On his recent tour, Houg turned the flashlight on an intricately carved wooden fireplace mantel. “This is the only thing that has value . . . and it’s downhill from there,” he said.
The structure now standing on the property apparently came together in a piecemeal fashion, with some parts dating from just before the turn of the century.
According to the skimpy historical material available, the original structure was a house on stilts that was later replaced by the stucco house. It is not clear how, when or why the facade front came to be.
Morgenthaler apparently told one friend that her mother cruised the streets of San Marino and Beverly Hills looking for housing ideas and then added the facade while her father was out of town. But some local historians have cast doubt on that theory.
At one time the two-story home was said to be quite nice, but it never matched the majesty of its front.
Now this tear-down house on a 400-by-200-foot lot has become one of the hottest properties in the western San Gabriel Valley. The lot is large enough to allow for construction of three to five houses selling for up to $1.5 million each, Houg said.
The asking price is $4 million, but a new--perhaps lower--figure will likely be set.
Even with a housing downturn, Houg and Atkinson-Melin said, they have been astonished by the number of calls they have received on the property. “I’ve had well over 180 inquiries since August,” Houg said.
Real estate agents, probate attorneys, developers and heirs are sorting out the intricacies of the estate in the 1700 block of West Drive.
Still, the woman who lived there--behind electrified barbed-wire fences, alone, except for her snapping guard dogs--remains an enigma.
A lifelong San Gabriel Valley resident who was married briefly but had no children, Morgenthaler grew up in the house with her sister and parents.
Morgenthaler’s own words, in a rambling oral history filed at the San Marino Public Library, reveal a few odd details of her life. She said her great-grandfather was an Austrian prince and a grandfather “owned the first large building in Chicago.”
She described her father as “king to the decorator trade” who “only got the very finest things in the house,” such as the hand-painted French furniture and “the most beautiful cut glass chandeliers you ever saw.”
In its prime, she said, the grounds surrounding her house had a grove of 50 orange trees, Concord grapevines, blackberries, “persimmons that made the best persimmon pudding” and “Chelsea plums that were out of this world.”

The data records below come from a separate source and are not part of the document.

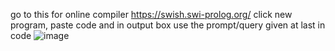 go to this for online compiler
https://swish.swi-prolog.org/
click new program, paste code and in output box use the prompt/query given at last in code
![image](https://github.com/user-attachments/assets/af662a64-7f3f-45e5-81b2-d8a095490630)
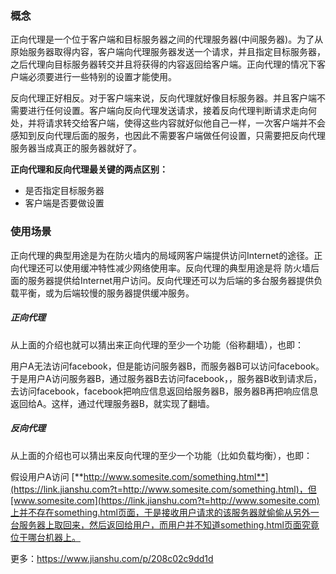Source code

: ### 概念

正向代理是一个位于客户端和目标服务器之间的代理服务器\(中间服务器\)。为了从原始服务器取得内容，客户端向代理服务器发送一个请求，并且指定目标服务器，之后代理向目标服务器转交并且将获得的内容返回给客户端。正向代理的情况下客户端必须要进行一些特别的设置才能使用。

反向代理正好相反。对于客户端来说，反向代理就好像目标服务器。并且客户端不需要进行任何设置。客户端向反向代理发送请求，接着反向代理判断请求走向何处，并将请求转交给客户端，使得这些内容就好似他自己一样，一次客户端并不会感知到反向代理后面的服务，也因此不需要客户端做任何设置，只需要把反向代理服务器当成真正的服务器就好了。

**正向代理和反向代理最关键的两点区别：**

* 是否指定目标服务器
* 客户端是否要做设置

### 使用场景

正向代理的典型用途是为在防火墙内的局域网客户端提供访问Internet的途径。正向代理还可以使用缓冲特性减少网络使用率。反向代理的典型用途是将 防火墙后面的服务器提供给Internet用户访问。反向代理还可以为后端的多台服务器提供负载平衡，或为后端较慢的服务器提供缓冲服务。

##### 正向代理

从上面的介绍也就可以猜出来正向代理的至少一个功能（俗称翻墙），也即：

用户A无法访问facebook，但是能访问服务器B，而服务器B可以访问facebook。于是用户A访问服务器B，通过服务器B去访问facebook，，服务器B收到请求后，去访问facebook，facebook把响应信息返回给服务器B，服务器B再把响应信息返回给A。这样，通过代理服务器B，就实现了翻墙。

##### 反向代理

从上面的介绍也可以猜出来反向代理的至少一个功能（比如负载均衡），也即：

假设用户A访问 [**http://www.somesite.com/something.html**](https://link.jianshu.com?t=http://www.somesite.com/something.html)，但[www.somesite.com](https://link.jianshu.com?t=http://www.somesite.com)上并不存在something.html页面，于是接收用户请求的该服务器就偷偷从另外一台服务器上取回来，然后返回给用户，而用户并不知道something.html页面究竟位于哪台机器上。

更多：https://www.jianshu.com/p/208c02c9dd1d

But the once-fine gardens became chaotic, and officials of San Marino repeatedly asked her to trim back the growth.
In recent times, Morgenthaler lived in retirement homes. Through a court order, officials with the county’s Public Guardian, part of the Department of Mental Health, took over her affairs.

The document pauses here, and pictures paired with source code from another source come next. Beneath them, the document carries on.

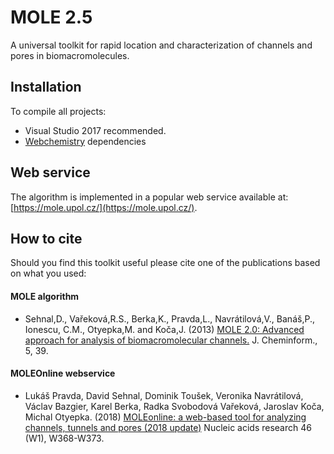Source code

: # MOLE 2.5

A universal toolkit for rapid location and characterization of channels and pores in biomacromolecules.

## Installation
To compile all projects:

* Visual Studio 2017 recommended.
* [Webchemistry](https://github.com/sb-ncbr/webchemistry) dependencies

## Web service
The algorithm is implemented in a popular web service available at: [https://mole.upol.cz/](https://mole.upol.cz/).

## How to cite
Should you find this toolkit useful please cite one of the publications based on what you used:

#### MOLE algorithm
* Sehnal,D., Vařeková,R.S., Berka,K., Pravda,L., Navrátilová,V., Banáš,P., Ionescu, C.M., Otyepka,M. and Koča,J. (2013) [MOLE 2.0: Advanced approach for analysis of biomacromolecular channels.](https://jcheminf.biomedcentral.com/articles/10.1186/1758-2946-5-39)  J. Cheminform., 5, 39.

#### MOLEOnline webservice
* Lukáš Pravda, David Sehnal, Dominik Toušek, Veronika Navrátilová, Václav Bazgier, Karel Berka, Radka Svobodová Vařeková, Jaroslav Koča, Michal Otyepka. (2018) [MOLEonline: a web-based tool for analyzing channels, tunnels and pores (2018 update)](https://academic.oup.com/nar/article/46/W1/W368/4990029) Nucleic acids research 46 (W1), W368-W373.
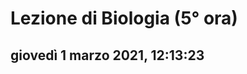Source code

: # Lezione di Biologia (5° ora)

## giovedì 1 marzo 2021, 12:13:23

<!--stackedit_data:
eyJoaXN0b3J5IjpbNzg5Mjg2MTIxXX0=
-->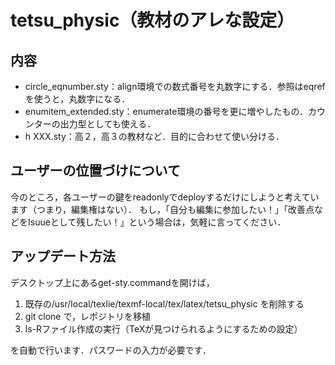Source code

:# tetsu_physic（教材のアレな設定）
## 内容
* circle_eqnumber.sty：align環境での数式番号を丸数字にする．参照はeqrefを使うと，丸数字になる．
* enumitem_extended.sty：enumerate環境の番号を更に増やしたもの．カウンターの出力型としても使える．
* h XXX.sty：高２，高３の教材など．目的に合わせて使い分ける．
## ユーザーの位置づけについて
今のところ，各ユーザーの鍵をreadonlyでdeployするだけにしようと考えています（つまり，編集権はない）．
もし，「自分も編集に参加したい！」「改善点などをIsuueとして残したい！」という場合は，気軽に言ってください．
## アップデート方法
デスクトップ上にあるget-sty.commandを開けば，
1. 既存の/usr/local/texlie/texmf-local/tex/latex/tetsu_physic を削除する
2. git clone で，レポジトリを移植
3. ls-Rファイル作成の実行（TeXが見つけられるようにするための設定）

を自動で行います．パスワードの入力が必要です．
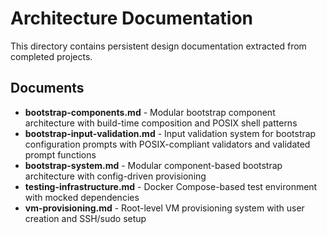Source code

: # Architecture Documentation

This directory contains persistent design documentation extracted from
completed projects.

## Documents

- **bootstrap-components.md** - Modular bootstrap component architecture with build-time composition and POSIX shell patterns
- **bootstrap-input-validation.md** - Input validation system for bootstrap configuration prompts with POSIX-compliant validators and validated prompt functions
- **bootstrap-system.md** - Modular component-based bootstrap architecture with
  config-driven provisioning
- **testing-infrastructure.md** - Docker Compose-based test environment with
  mocked dependencies
- **vm-provisioning.md** - Root-level VM provisioning system with user
  creation and SSH/sudo setup
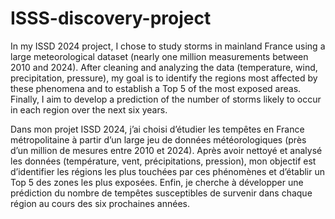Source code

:# ISSS-discovery-project
In my ISSD 2024 project, I chose to study storms in mainland France using a large meteorological dataset (nearly one million measurements between 2010 and 2024). After cleaning and analyzing the data (temperature, wind, precipitation, pressure), my goal is to identify the regions most affected by these phenomena and to establish a Top 5 of the most exposed areas. Finally, I aim to develop a prediction of the number of storms likely to occur in each region over the next six years.

Dans mon projet ISSD 2024, j’ai choisi d’étudier les tempêtes en France métropolitaine à partir d’un large jeu de données météorologiques (près d’un million de mesures entre 2010 et 2024). Après avoir nettoyé et analysé les données (température, vent, précipitations, pression), mon objectif est d’identifier les régions les plus touchées par ces phénomènes et d’établir un Top 5 des zones les plus exposées. Enfin, je cherche à développer une prédiction du nombre de tempêtes susceptibles de survenir dans chaque région au cours des six prochaines années.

Citing privacy laws, Christopher Fierro, deputy director of the department, said he could only say that his office enters a case “when someone is substantially unable to manage financial affairs or is subject to undue influence or fraud.”
Through a county intermediary, her heirs--a niece in Florida and one in Virginia--declined a request for interviews.

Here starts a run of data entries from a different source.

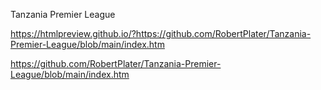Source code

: Tanzania Premier League
<br>

https://htmlpreview.github.io/?https://github.com/RobertPlater/Tanzania-Premier-League/blob/main/index.htm

https://github.com/RobertPlater/Tanzania-Premier-League/blob/main/index.htm
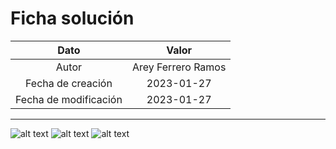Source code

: # Ficha solución

| Dato | Valor | 
| :-------------------: | :---------------------: |
| Autor | Arey Ferrero Ramos |
| Fecha de creación | 2023-01-27 |
| Fecha de modificación | 2023-01-27 |

---

![alt text](https://raw.githubusercontent.com/AleixMT/Problemas-Computadores/master/Soluciones/17/.fotos_enunciado_17/17-1.png)
![alt text](https://raw.githubusercontent.com/AleixMT/Problemas-Computadores/master/Soluciones/17/.fotos_enunciado_17/17-2.png)
![alt text](https://raw.githubusercontent.com/AleixMT/Problemas-Computadores/master/Soluciones/17/.fotos_enunciado_17/17-3.png)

But through friends and acquaintances a picture--albeit a fuzzy one--emerges.
“She was quite a mysterious lady . . . a crusty lady,” said Sydney Baxter, administrator of Casa La Villa, a Pasadena retirement home where Morgenthaler lived. “I probably knew her better than anyone here, but I don’t have much light to shed.”
“She knew people thought of her as (eccentric),” added Thomas W. Sullivan, a Pasadena real estate agent who lived four blocks from Morgenthaler and, out of curiosity, visited her from time to time.
She told him that she patented a process of dying grasses used in wallpaper, that she was married briefly, and that as a child she played with the children of railroad and real estate giant Henry Huntington. Her home’s front door archway--carved to resemble a cascading grapevine--came from a movie set, she told him.
“She admitted she wasn’t very friendly with her neighbors,” he said.
The other day, as Houg and Atkinson-Melin walked the parched grounds filled with the stumps of fruit trees, Atkinson-Melin said: “It’s going to be sad when the house goes, because San Marino has been talking about it for 50 years.”